You mostly play music of eighteenth, nineteenth and the first half of the twentieth century. Do you feel some nostalgia about the past, melancholy for the pre-Revolutionary era?
NL: Certainly, I can admire this or that era, but my personal longing can be only for the era of stability which I saw. I remember, I was a boy attending the recitals of Richter, Gilels, Nikolaeva. Many changes have occurred since then in the psychology of people. In the seventies, men lived in order to give,  but now they are - even at a biological level - accustomed to receiving. If an audience member goes to a concert in order to receive - to be relaxed and calmed - he is a poor listener. A good one goes to a concert in order to create - together with the performer - something great and significant.
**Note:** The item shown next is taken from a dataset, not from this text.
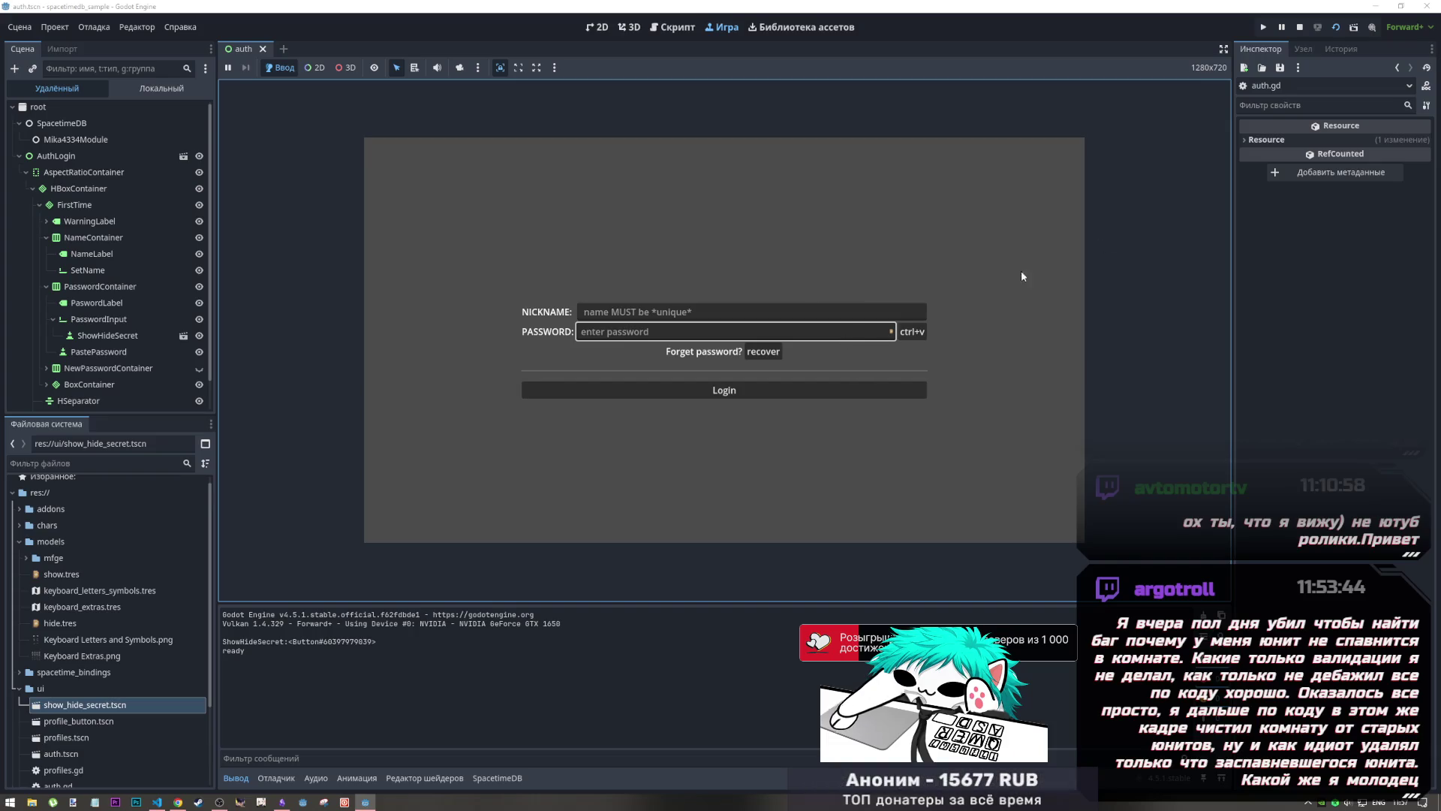
click(1300, 27)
Do you believe in this participation of listeners?
NL: It's not just a belief - it exists! It is important that such an attitude towards music prevails at all times. On the waves of raging enthusiasm of the 1920's the idea was introduced, almost at the level of an official policy, that the common man should learn to appreciate Beethoven's symphonies. In many respects it was fairly naive, even somewhat vulgar, but the idea was correct: that a person should work on himself and expend an effort in order to be introduced to highest manifestations of human spirit. There is no such policy now and people are content with the opposite idea, that one has paid money and expects to receive something in return. But in any given hall, I feel there are people who give back to the performer.
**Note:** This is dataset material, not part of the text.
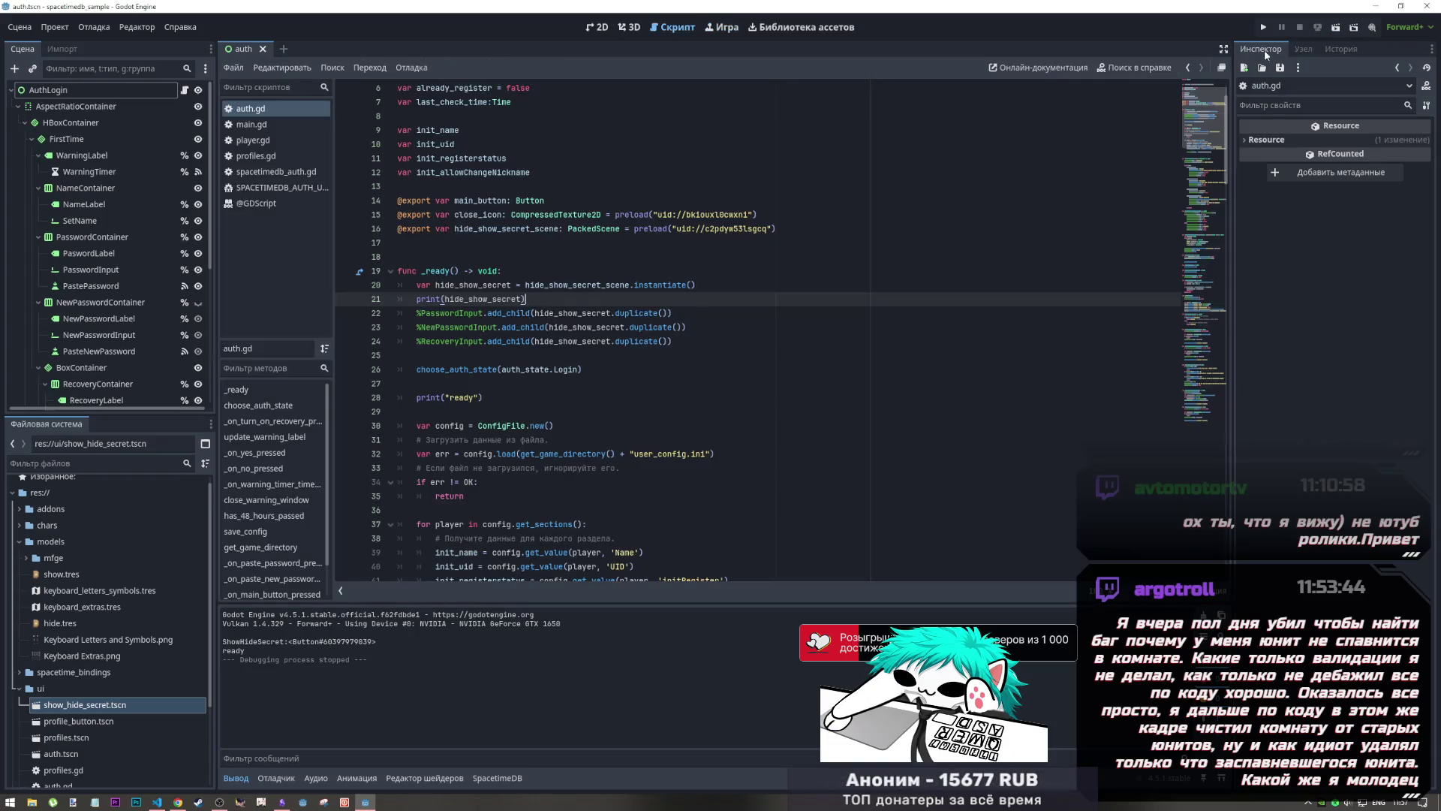
Step: Switch the main view back to the Script editor
click(629, 27)
click(598, 27)
click(672, 27)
To which type of music do you feel a greater affinity: the one where there is a plot, a determined time - for example when there is an obvious dialogue of two themes, - or the one where it is as if time is absent and time has no determined direction?
NL: An interesting question. Certainly, there is music where time is strongly directed with a development of a theme and the climax; but there is a music where we hardly feel the passage of time. Take Bruckner's symphonies, for example, - there isn't that musical pulse we are used to hearing in the music of Beethoven or Tchaikovsky. There are fragments of a piece with hardly any development. Sibelius and Rakhmaninov sometimes have moments of such beauty which are almost suspended. Do you ask about that? A composer who strongly showed a directed time is Beethoven, but even in his works there are tremendous examples of suspended time.

As in the Ninth Symphony?
NL: Yes, in the third movement.

Critics remark upon the poetry, the subtlety and the careful treatment of the score in your playing. And they frequently write, that you are an intelligent musician. It would be desirable to ask such a  person: are there moral authorities in modern Russian society?
NL: I cannot name the moral authorities of our time. Certainly, there should be persons we think of with warmth. For me such a person would be Alexander Ivanovich Ermakov who made great efforts to restore the Rachmaninov House in Ivanovka. Perhaps, our times deny the right to designate moral authorities. They are dangerous to the device of a modern society; they can destroy the workings of a market economy. All the activities of TV, radio and newspapers are directed towards preventing such authorities from appearing.